Participants on 10/13/03 Conference Call

• Chas DiFatta - CMU(chair)
• Steven Carmody - Brown
• Renee Frost - Michigan/Internet2
• Scott Cantor - OSU
• Mark Poepping - CMU
• Von Welch - NCSA
• Nate Klingenstein - Internet2(scribe)

Discussion

The scribe apologizes for missing the first thirty minutes of the member meeting session due to scheduling conflicts.

Architectures & Bounds

The first thing the group tried to do was establish bounds on the project by trying to understand what models are in use on campuses so that the diagnostics are well-designed for standard architectures, so setting some scope of what components will need to be measured. More importantly, the group evaluated what would be an appropriate thing to measure. The project aims to eventually create a set of diagnostic tools that can function across realms and administrative domains. This would allow for testing of new inter-domain applications, such as Shibboleth.

Mark is concerned that trying to measure anything in terms of performance details, such as response speed or server load, will immediately open a huge set of ratholes, both in terms of technical difficulties and in terms of other projects trying to do similar things. Performance analysis is a different game; it implies a continuing effort to tune things, which is outside the scope of monitoring and diagnosis.

Steven shared the same concerns, preferring to build a set of baselines "and a crude alarm system." Dealing with anomalies is a more critical and applicable goal in the short-term. The group warned that the term "performance" is overly broad and can be misinterpreted, and Chas offered to refine the charter and other documents based on this.

Michael Gettes of Duke at the member meeting asked which campus components would be monitored, suggesting he'd like information for individual applications, how DNS is integrated, the network itself, and several other pieces of information. In response, Russ Hobby and Matt Zekauskas of Internet2 will be joining these calls as representatives of a similar measurement effort in the Internet2 End-to-End initiative.

Federated Diagnostics

A project facilitated by Internet2 which is now on indefinite hold is the DoDHE, or Directory of Directories for Higher Education. This project aimed to build a centralized repository for LDAP queries about individuals at institutions leveraging data that was already public and widely available. This data could be centrally stored or pulled dynamically in a distributed fashion. However, extreme hurdles were faced when trying to get institutions involved as people asked how public this information really should be.
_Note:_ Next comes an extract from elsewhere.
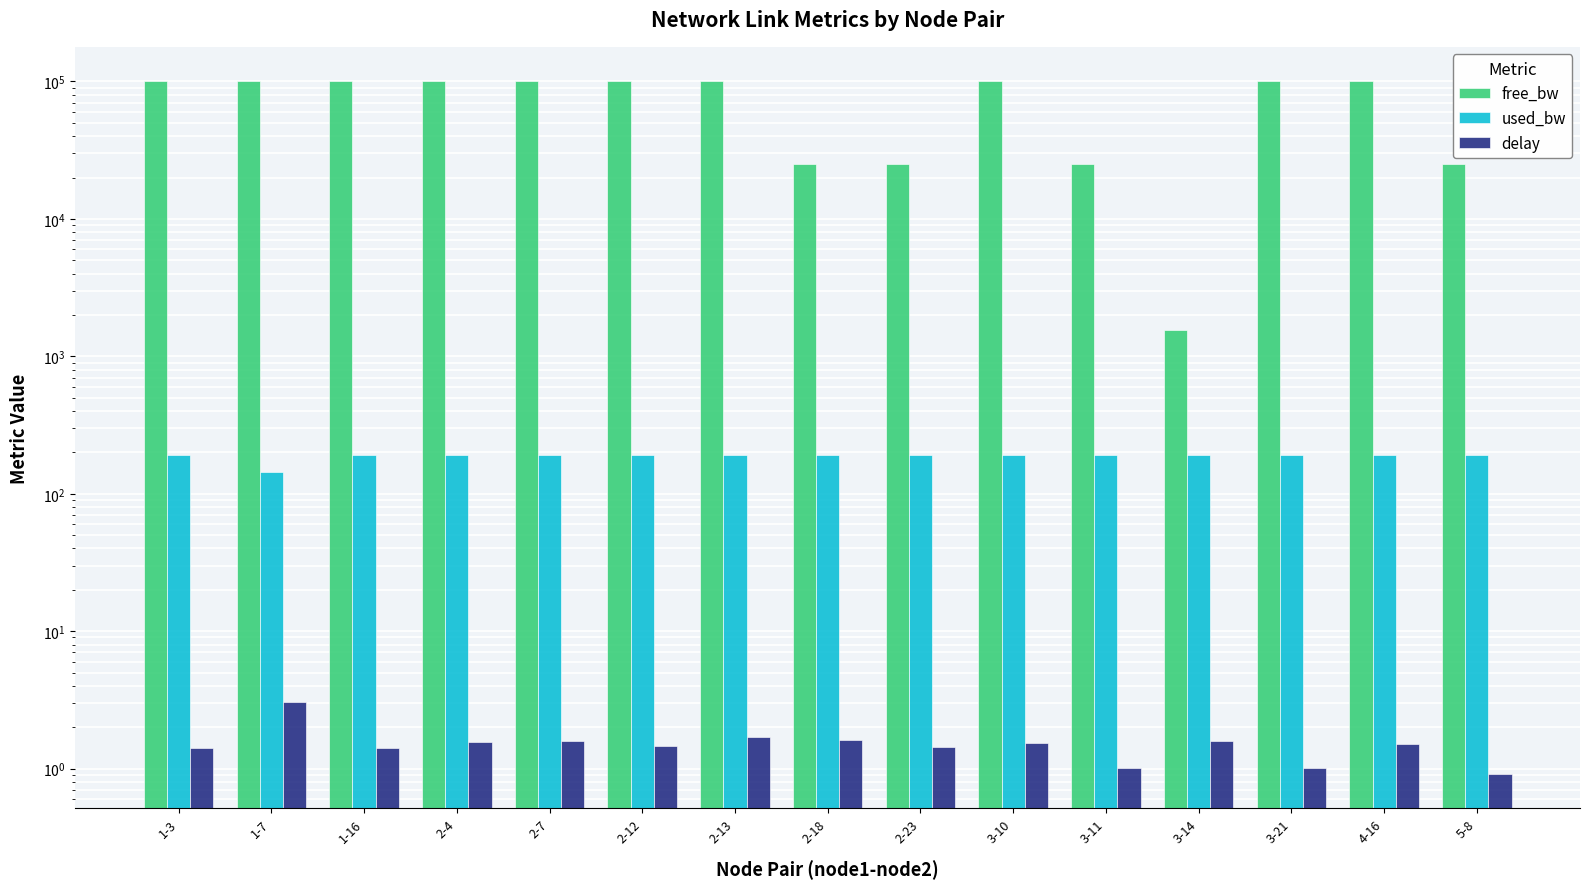

Between 1-16 and 2-7, which is larger?

1-16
There may be lessons to learn here when it comes to the storage and accessibility of log files, which may sometimes contain sensitive information. It's possible to sanitize these files, query them dynamically with access controls, or use various other techniques to protect data, but this will be a fundamental hurdle the project will face as it moves forward into the federated world.

An approach that Chas suggested to this during the member meeting was to have events and data move along different streams of logging, allowing one set of information to be used for generally accessible event information and federated diagnostics, possibly stored centrally or included as part of a web of diagnostic information, while another more detailed set were used for internal diagnostic work. The storage of log files in a centralized or distributed fashion is one of the central questions to this project given that there will be distributed systems and applications to query even in an intra-realm scenario.

This drew some comments from the crowd about the need for separate streams of information, but by response, this is partially necessary due to the nature of the data itself; for help-desk purposes and for allowing application users to look more at relevant logs, this distinction seemed useful. While the tools produced don't necessarily have to be used in an inter-realm fashion, this is one of the primary reasons for the work.

Active, Passive & Event-Driven

The biggest discussion at the member meeting was whether the monitoring tools should make use of active, passive, or event-driven techniques, listed here in order of increasing complexity. Active monitoring would initiate its own actions and measure the performance dynamics of the service responding to those actions; passive monitoring would instead look at the logs or other information of these services to watch for errors or similar problems.

An event-driven system would be difficult; saying there's a need for all the information related to an event that happened at some point is difficult, requiring many shims on the backend. Chas said this isn't a "large hammer you need to throw into your infrastructure;" but there needs to be investigation of the back-end threading necessary to determine whether this is a feasible approach or not. Filtering events and tagging them somehow would allow for more sophisticated forensics, reporting, and analysis and potentially better support the needs of multiple applications without presenting an overload of information.

The decisions made here will hinge on central questions about how much information should be logged and whether most errors will be considered reproducible or not: Chas's categorical answer to that question was that the goal is not to gather the absolute largest amount of information possible, but instead to gather specific information that will likely be most relevant to the diagnosis at hand.

Steven cited an anecdote where a Shibboleth site had asked him once, "what went wrong last night between 11:30 PM and 2:00 AM?" That sort of problem can't be feasibly replicated due to the sheer number of variables involved and given the sort of uptime sought by these relatively critical services, that sort of question may be important to be able to answer to diagnose and patch systems.